Quanto a mim, acredito exercer um modo de habitar bastante semelhante ao de chegantes, não só considerando a temporalidade de minha presença em Serra Grande, mas também por afinidades que reconheço em modos de consumo que adoto, em minhas aproximações com a Natureza e mesmo por frequentar grupos e atividades junto com (outros) chegantes. Por outro lado, acho muito importante reconhecer a perspectiva dos nativos de

marcação de minha posição (como a de tantos outros) “forasteira”. Assim, posso dizer que essa percepção “nativa” da diferença com as dimensões que se revelam de desigualdade social e opressão cultural é parte fundamental de minha relação com todos os interlocutores que encontrei em campo.

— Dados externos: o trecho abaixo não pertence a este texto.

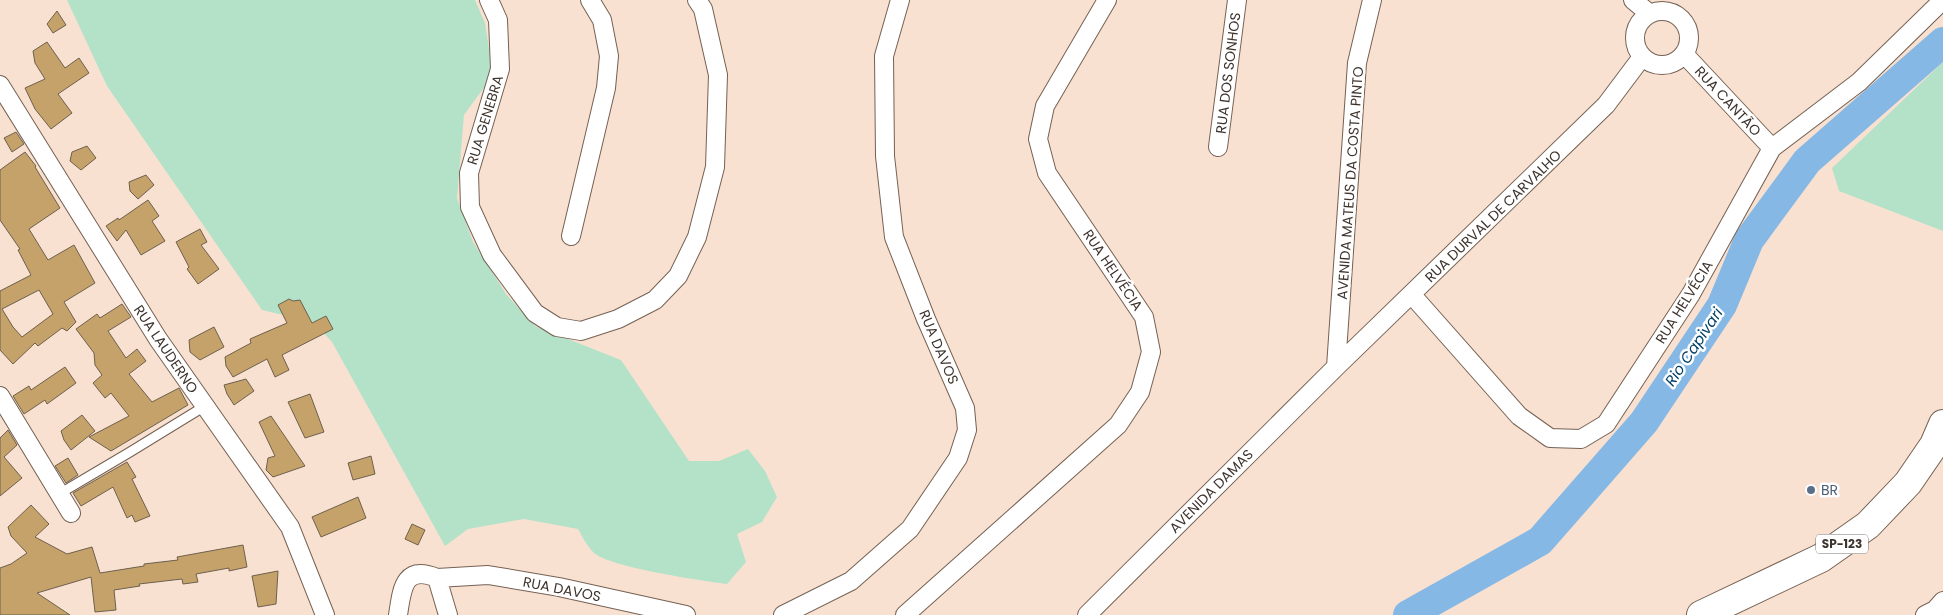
<svg xmlns="http://www.w3.org/2000/svg" width="1943" height="615" viewBox="0 0 1943 615" font-family="Poppins,sans-serif">
<style>
.green{fill:#b3e2c9}
.lines{fill:none;stroke-linecap:round;stroke-linejoin:round}
.river{stroke:#85b8e4;stroke-width:30}
.building{fill:#c6a26b;stroke:#6d604d;fill-rule:evenodd}
.service-casing{stroke:#756153;stroke-width:11}
.minor-casing{stroke:#756153;stroke-width:20}
.primary-casing{stroke:#756153;stroke-width:30}
.service{stroke:#fff;stroke-width:9}
.minor{stroke:#fff;stroke-width:18}
.primary{stroke:#fff;stroke-width:28}
.service-dot{fill:#5c6f8a;stroke:#fff;stroke-width:2}
.labels{text-anchor:middle;stroke-width:5;stroke-linejoin:round;paint-order:stroke}
.shield{fill:#fff;stroke:#78716d;stroke-width:1}
.shield-label{font-size:12px;font-weight:bold;fill:#3e342e}
.street-label{font-size:14px;fill:#3e342e;stroke:#fff}
.service-label{font-size:14px;fill:#4e5e75;stroke:#fff;text-anchor:start}
.water-label{font-size:15px;font-style:italic;fill:#01416a;stroke:#fff}
</style>
<rect width="100%" height="100%" fill="#f9e1d1"/>
<path class="green" d="M 67,0 L 475,0 L 485,23 L 489,49 L 491,78 L 464,115 L 457,198 L 473,242 L 506,294 L 535,326 L 621,360 L 689,461 L 719,461 L 748,449 L 765,471 L 777,497 L 762,522 L 737,534 L 746,562 L 727,584 C 703,581 607,567 593,552 C 587,546 582,536 578,529 L 524,519 L 468,529 L 445,546 L 332,342 L 314,322 L 262,310 L 107,86 Z
M 1943,62 L 1943,231 L 1839,191 L 1832,168 Z"/>
<g class="lines">
<path class="river" d="M 1408,615 L 1540,541 L 1644,422 L 1722,305 L 1749,240 L 1807,161 L 1943,42"/>
</g>
<path class="building" d="M 57,11 L 66,25 L 53,33 L 47,24 Z
M 47,42 L 65,68 L 79,58 L 89,73 L 58,94 L 72,113 L 51,129 L 35,109 L 25,88 L 45,79 L 35,63 L 33,51 Z
M 16,132 L 24,144 L 12,152 L 4,138 Z
M 87,146 L 96,158 L 81,170 L 70,161 L 72,152 Z
M 25,152 L 36,166 L 35,167 L 60,208 L 29,229 L 48,260 L 74,245 L 95,283 L 64,302 L 76,322 L 67,331 L 62,328 L 38,346 L 35,343 L 13,364 L 0,350 L 0,291 L 31,275 L 18,250 L 20,249 L 0,220 L 0,170 ZM 39,290 L 53,314 L 22,337 L 13,327 L 2,309 Z
M 146,175 L 154,185 L 138,199 L 130,191 L 129,182 Z
M 148,200 L 159,216 L 152,221 L 165,241 L 141,255 L 126,230 L 117,241 L 106,226 L 118,218 L 119,220 Z
M 200,229 L 207,242 L 201,245 L 219,269 L 198,284 L 187,269 L 189,267 L 176,242 Z
M 289,299 L 293,301 L 300,300 L 312,323 L 326,316 L 333,329 L 282,355 L 289,370 L 275,377 L 267,359 L 233,377 L 226,366 L 225,357 L 251,343 L 250,339 L 287,323 L 278,305 Z
M 122,304 L 131,317 L 108,331 L 126,358 L 137,349 L 146,361 L 129,374 L 152,402 L 179,388 L 188,405 L 111,451 L 89,437 L 129,416 L 111,393 L 105,398 L 93,383 L 102,375 L 95,365 L 94,353 L 76,329 L 97,314 L 100,318 Z
M 214,327 L 224,347 L 200,360 L 190,352 L 189,340 Z
M 65,367 L 76,383 L 47,404 L 45,400 L 24,414 L 13,396 L 29,386 L 31,390 Z
M 246,379 L 254,391 L 234,405 L 227,394 L 224,385 Z
M 310,394 L 324,432 L 305,438 L 288,402 Z
M 82,415 L 95,431 L 71,450 L 64,440 L 61,431 Z
M 271,416 L 305,466 L 273,477 L 266,470 L 268,458 L 275,456 L 259,422 Z
M 8,430 L 17,445 L 4,457 L 22,478 L 0,496 L 0,438 Z
M 371,456 L 375,474 L 353,480 L 348,463 Z
M 68,458 L 78,475 L 66,483 L 55,466 Z
M 127,462 L 136,477 L 132,479 L 150,516 L 135,522 L 132,515 L 127,518 L 113,487 L 81,506 L 73,493 Z
M 358,497 L 366,518 L 321,537 L 312,517 Z
M 31,505 L 49,524 L 35,537 L 67,554 L 92,547 L 100,573 L 144,566 L 144,564 L 178,560 L 177,557 L 243,545 L 247,567 L 229,571 L 229,568 L 196,574 L 198,582 L 183,584 L 182,579 L 139,584 L 140,586 L 114,590 L 116,610 L 95,612 L 91,577 L 37,593 L 70,615 L 0,615 L 0,568 L 11,564 L 27,553 L 11,536 L 8,527 Z
M 412,524 L 425,530 L 418,545 L 405,539 Z
M 278,571 L 276,604 L 258,607 L 252,576 Z"/>
<g class="lines">
<defs>
<path id="service" d="M 59,494 L 130,452 L 205,406"/>
<path id="minor" d="M 489,0 L 498,20 L 500,69 L 469,173 L 470,207 L 492,255 L 535,313 L 557,327 L 581,331 L 618,319 L 655,300 L 678,276 L 697,237 L 715,167 L 718,75 L 703,9 L 697,0
M 1633,0 L 1650,14
M1635 38a27 27 0 1 1 54 0a27 27 0 1 1-54 0Z
M 1685,55 L 1772,148
M 0,85 L 158,339 L 290,527 L 325,615
M 1218,147 L 1237,0
M 571,236 L 606,88 L 609,56 L 602,20 L 590,0
M 1412,295 L 1519,416 L 1550,438 L 1581,439 L 1606,424 L 1691,294 L 1772,148 L 1859,82 L 1943,0
M 1336,367 L 1357,63 L 1372,0
M 0,396 L 71,513
M 437,578 L 488,575 L 559,587 L 686,615
M 398,615 C 402,590 403,564 437,578 L 448,615
M 783,615 L 851,581 L 910,529 L 958,458 L 967,430 L 965,408 L 926,319 L 894,237 L 885,156 L 884,56 L 900,0
M 905,615 L 1118,425 L 1140,392 L 1151,352 L 1144,317 L 1047,173 L 1038,139 L 1045,106 L 1107,0
M 1087,615 L 1336,367 L 1606,105 L 1642,57
M 1925,615 L 1935,610 L 1943,601"/>
<path id="primary" d="M 1701,615 L 1821,558 L 1868,525 L 1908,483 L 1934,445 L 1943,424"/>
</defs>
<use href="#service" class="service-casing"/>
<use href="#minor" class="minor-casing"/>
<use href="#primary" class="primary-casing"/>
<use href="#service" class="service"/>
<use href="#minor" class="minor"/>
<use href="#primary" class="primary"/>
</g>
<circle class="service-dot" cx="1811" cy="490" r="5"/>
<g class="labels">
<rect class="shield" x="1816" y="534.5" width="52" height="19" rx="4"/>
<g class="shield-label">
<text x="1842" y="548">SP-123</text>
</g>
<g class="street-label">
<text transform="translate(1228 73) rotate(-83)" y="5">RUA DOS SONHOS</text>
<text transform="translate(1728 101) rotate(47)" y="5">RUA CANTÃO</text>
<text transform="translate(485 120) rotate(-73)" y="5">RUA GENEBRA</text>
<text transform="translate(1350 183) rotate(-86)" y="5">AVENIDA MATEUS DA COSTA PINTO</text>
<text transform="translate(1493 216) rotate(-44)" y="5">RUA DURVAL DE CARVALHO</text>
<text transform="translate(1113 270) rotate(56)" y="5">RUA HELVÉCIA</text>
<text transform="translate(1684 302) rotate(-58)" y="5">RUA HELVÉCIA</text>
<text transform="translate(939 347) rotate(67)" y="5">RUA DAVOS</text>
<text transform="translate(166 349) rotate(56)" y="5">RUA LAUDERNO</text>
<text transform="translate(1211 491) rotate(-45)" y="5">AVENIDA DAMAS</text>
<text transform="translate(562 589) rotate(11)" y="5">RUA DAVOS</text>
</g>
<g class="service-label">
<text x="1821" y="495">BR</text>
</g>
<g class="water-label">
<text transform="translate(1694 347) rotate(-56)" y="5">Rio Capivari</text>
</g>
</g>
</svg>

Ao longo de minha estadia em Serra Grande até agora fui me envolvendo cada vez mais com as questões sociais que afetam principalmente a comunidade nativa da Vila, o que me leva cada vez mais próxima de um modo de habitar forasteiro mais engajado.

Enfim, compreendo que os modos de habitar Serra Grande podem ora se aproximar, ora se sobrepor ou se afastar, o importante sendo menos uma demarcação de categorias em si – ainda que seja importante trazê-las ao texto já que se revelaram em minha experiência na relação com interlocutores e interlocutoras em campo – mas, como diria Viveiros de Castro (2002a), o que importa é o que elas fazem fazer. É isso que busco descrever a seguir.